- Teks Bacaan:
Ketidakpedulian (ruthlessness) merupakan hasil dari maladaptif yang keliru, hal ini

terjadi saat anak memiliki sikap inisiatif yang berlebihan namun juga terlalu minim.

Orang yang memiliki sikap inisiatif sangat pandai mengelolanya, yaitu apabila mereka

mempunyai suatu rencana baik itu mengenai sekolah, cinta, atau karir mereka tidak

peduli terhadap pendapat orang lain dan jika ada yang menghalangi rencananya apa

dan siapa pun yang harus dilewati dan disingkirkan demi mencapai tujuannya itu. Akan

tetapi bila anak saat berada pada periode mengalami pola asuh yang salah yang

menyebabkan anak selalu merasa bersalah akan mengalami malignansi yaitu akan

sering berdiam diri (inhibition). Berdiam diri merupakan suatu sifat yang tidak

memperlihatkan suatu usaha untuk mencoba melakukan apa-apa, sehingga dengan

berbuat seperti itu mereka akan merasa terhindar dari suatu kesalahan.

- Catatan Data:
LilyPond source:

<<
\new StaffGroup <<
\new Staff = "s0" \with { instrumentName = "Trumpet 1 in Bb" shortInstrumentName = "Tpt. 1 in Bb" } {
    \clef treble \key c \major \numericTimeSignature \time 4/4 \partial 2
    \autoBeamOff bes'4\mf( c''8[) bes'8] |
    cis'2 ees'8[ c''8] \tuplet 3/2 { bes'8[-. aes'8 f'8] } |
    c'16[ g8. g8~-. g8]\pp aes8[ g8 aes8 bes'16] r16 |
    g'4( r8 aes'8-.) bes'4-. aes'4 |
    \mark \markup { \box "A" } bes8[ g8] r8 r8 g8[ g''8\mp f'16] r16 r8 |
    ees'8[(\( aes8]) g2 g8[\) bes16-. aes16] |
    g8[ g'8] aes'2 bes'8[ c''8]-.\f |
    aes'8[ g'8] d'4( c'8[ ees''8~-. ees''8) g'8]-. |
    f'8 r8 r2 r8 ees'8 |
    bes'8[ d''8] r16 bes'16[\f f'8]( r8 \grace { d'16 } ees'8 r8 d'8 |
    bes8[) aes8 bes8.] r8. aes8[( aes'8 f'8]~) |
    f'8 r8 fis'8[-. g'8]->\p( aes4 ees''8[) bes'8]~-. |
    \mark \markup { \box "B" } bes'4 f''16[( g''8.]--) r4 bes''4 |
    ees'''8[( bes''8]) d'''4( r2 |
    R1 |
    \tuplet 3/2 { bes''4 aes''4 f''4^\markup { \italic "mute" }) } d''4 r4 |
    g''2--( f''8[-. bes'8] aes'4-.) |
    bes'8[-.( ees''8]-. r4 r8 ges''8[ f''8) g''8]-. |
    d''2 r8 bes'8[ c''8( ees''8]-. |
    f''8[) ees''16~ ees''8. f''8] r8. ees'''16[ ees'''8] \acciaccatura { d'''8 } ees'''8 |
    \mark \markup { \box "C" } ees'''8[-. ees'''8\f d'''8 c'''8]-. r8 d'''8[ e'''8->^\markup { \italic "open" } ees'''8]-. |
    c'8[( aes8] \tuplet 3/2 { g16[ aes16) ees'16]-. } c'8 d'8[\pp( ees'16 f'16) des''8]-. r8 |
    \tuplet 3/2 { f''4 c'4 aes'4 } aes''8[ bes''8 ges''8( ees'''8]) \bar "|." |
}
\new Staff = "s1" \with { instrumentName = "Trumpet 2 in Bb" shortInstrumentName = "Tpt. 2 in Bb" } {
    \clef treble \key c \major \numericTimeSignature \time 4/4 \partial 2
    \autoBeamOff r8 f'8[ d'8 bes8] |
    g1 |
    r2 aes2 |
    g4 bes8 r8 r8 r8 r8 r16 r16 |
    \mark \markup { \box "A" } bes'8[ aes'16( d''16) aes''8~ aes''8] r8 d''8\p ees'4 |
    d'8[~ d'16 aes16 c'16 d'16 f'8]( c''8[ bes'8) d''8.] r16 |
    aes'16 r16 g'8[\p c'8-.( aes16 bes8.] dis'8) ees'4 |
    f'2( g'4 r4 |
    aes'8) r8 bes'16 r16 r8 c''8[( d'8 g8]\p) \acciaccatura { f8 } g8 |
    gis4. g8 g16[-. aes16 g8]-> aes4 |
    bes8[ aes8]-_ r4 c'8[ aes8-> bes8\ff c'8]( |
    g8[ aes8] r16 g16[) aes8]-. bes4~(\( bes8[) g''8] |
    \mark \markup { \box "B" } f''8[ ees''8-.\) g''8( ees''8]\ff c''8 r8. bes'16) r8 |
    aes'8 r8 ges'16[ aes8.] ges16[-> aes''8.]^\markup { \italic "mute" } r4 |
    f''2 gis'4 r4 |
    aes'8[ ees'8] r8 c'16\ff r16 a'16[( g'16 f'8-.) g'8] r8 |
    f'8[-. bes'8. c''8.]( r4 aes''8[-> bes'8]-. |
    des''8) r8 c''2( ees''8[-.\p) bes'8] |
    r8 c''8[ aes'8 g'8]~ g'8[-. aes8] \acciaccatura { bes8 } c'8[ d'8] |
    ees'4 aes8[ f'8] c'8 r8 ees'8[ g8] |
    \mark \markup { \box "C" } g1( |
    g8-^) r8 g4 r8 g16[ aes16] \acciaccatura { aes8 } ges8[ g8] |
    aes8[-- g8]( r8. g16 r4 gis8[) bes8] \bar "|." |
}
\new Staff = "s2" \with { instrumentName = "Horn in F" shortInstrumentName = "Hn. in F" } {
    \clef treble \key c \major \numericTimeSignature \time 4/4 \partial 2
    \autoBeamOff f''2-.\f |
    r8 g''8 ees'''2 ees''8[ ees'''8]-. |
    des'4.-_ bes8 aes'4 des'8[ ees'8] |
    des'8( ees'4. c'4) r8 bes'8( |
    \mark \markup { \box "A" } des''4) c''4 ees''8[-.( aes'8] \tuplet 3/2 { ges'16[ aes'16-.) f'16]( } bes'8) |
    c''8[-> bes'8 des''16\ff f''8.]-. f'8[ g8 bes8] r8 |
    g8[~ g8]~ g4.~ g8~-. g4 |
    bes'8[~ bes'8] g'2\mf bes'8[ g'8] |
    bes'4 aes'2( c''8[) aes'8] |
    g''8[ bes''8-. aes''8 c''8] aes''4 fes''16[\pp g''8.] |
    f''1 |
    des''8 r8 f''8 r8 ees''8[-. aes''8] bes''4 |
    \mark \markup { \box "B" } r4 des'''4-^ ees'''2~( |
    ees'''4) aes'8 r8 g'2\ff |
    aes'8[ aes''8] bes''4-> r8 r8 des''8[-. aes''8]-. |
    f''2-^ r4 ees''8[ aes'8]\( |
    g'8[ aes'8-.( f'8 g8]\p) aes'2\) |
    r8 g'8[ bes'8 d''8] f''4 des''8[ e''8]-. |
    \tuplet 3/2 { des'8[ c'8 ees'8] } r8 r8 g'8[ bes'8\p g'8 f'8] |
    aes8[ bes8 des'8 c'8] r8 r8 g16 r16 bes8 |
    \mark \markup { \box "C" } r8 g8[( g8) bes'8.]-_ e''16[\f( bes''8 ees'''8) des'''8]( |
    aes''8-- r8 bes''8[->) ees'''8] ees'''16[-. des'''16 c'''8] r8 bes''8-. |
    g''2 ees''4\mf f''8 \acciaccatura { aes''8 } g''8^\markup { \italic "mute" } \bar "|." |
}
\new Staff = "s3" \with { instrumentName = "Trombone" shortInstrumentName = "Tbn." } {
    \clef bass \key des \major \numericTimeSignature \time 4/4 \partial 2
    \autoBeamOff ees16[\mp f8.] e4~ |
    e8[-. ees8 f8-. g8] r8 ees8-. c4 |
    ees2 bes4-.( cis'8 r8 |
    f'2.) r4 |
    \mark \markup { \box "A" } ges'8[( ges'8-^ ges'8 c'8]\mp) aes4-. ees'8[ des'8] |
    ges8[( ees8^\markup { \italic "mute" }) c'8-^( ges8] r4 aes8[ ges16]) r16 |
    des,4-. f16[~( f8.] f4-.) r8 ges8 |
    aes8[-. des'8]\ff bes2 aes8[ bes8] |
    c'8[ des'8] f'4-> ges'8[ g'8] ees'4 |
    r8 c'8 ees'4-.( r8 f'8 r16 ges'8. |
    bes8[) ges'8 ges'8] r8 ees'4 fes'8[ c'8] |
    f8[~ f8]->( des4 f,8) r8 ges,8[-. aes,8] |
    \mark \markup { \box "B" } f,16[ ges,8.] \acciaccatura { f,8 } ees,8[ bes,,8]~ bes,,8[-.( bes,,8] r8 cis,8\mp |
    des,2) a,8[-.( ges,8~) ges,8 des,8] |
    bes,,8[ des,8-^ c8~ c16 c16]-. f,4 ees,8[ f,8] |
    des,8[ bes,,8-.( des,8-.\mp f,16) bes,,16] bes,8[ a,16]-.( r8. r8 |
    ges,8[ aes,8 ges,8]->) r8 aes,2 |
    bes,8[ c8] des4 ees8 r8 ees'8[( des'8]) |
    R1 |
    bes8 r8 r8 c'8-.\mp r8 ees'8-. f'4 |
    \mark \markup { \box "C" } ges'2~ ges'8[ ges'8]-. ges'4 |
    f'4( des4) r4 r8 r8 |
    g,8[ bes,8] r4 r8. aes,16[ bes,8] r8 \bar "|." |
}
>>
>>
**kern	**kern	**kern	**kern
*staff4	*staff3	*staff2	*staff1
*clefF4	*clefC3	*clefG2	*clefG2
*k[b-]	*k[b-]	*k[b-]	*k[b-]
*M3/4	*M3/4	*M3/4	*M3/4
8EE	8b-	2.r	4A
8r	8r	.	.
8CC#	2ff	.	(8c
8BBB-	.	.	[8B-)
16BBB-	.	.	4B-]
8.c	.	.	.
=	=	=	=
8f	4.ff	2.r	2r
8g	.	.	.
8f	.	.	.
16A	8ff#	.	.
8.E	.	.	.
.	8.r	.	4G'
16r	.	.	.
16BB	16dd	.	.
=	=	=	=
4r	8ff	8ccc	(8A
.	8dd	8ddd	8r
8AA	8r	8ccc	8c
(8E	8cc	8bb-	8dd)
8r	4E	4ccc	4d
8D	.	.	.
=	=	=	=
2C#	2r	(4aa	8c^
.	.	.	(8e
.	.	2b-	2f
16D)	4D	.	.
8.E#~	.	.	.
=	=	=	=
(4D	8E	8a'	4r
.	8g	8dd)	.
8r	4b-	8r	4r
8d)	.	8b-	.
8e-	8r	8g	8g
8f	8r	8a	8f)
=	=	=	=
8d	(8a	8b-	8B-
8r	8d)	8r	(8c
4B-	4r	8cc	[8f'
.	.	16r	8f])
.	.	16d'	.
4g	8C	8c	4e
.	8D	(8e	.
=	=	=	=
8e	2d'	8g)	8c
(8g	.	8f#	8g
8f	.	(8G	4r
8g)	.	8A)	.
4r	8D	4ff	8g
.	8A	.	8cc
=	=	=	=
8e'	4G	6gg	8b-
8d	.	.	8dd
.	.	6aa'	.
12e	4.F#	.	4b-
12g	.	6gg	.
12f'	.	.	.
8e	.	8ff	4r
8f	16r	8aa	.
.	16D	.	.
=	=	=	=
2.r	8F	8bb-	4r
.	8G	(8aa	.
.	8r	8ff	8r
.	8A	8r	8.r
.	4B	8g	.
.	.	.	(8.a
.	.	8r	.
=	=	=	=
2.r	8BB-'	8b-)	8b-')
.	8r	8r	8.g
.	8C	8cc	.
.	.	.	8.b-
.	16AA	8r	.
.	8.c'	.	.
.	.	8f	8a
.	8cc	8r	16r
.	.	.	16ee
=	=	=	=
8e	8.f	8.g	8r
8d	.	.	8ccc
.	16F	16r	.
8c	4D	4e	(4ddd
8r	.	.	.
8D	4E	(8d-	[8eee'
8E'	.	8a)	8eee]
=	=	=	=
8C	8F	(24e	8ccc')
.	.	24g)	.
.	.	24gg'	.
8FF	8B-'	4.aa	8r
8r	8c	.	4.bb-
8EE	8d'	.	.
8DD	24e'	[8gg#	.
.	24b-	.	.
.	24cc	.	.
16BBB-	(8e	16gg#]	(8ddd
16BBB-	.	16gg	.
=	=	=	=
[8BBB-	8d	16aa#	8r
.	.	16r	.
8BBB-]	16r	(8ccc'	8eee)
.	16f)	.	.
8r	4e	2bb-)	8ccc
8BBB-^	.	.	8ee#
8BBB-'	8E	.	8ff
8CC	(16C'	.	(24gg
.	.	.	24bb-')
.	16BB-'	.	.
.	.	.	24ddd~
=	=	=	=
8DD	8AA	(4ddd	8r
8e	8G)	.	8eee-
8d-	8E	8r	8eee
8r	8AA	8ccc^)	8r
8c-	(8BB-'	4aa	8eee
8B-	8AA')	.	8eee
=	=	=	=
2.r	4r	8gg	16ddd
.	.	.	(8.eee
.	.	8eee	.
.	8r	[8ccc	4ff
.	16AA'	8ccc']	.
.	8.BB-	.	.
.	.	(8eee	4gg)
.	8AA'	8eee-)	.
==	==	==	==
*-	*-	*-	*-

- Yang Dikerjakan:
Menurut teks bacaan, apa yang dirasakan orang yang berdiam diri karena berbuat seperti itu?

- Jawaban:
Mereka merasa terhindar dari suatu kesalahan.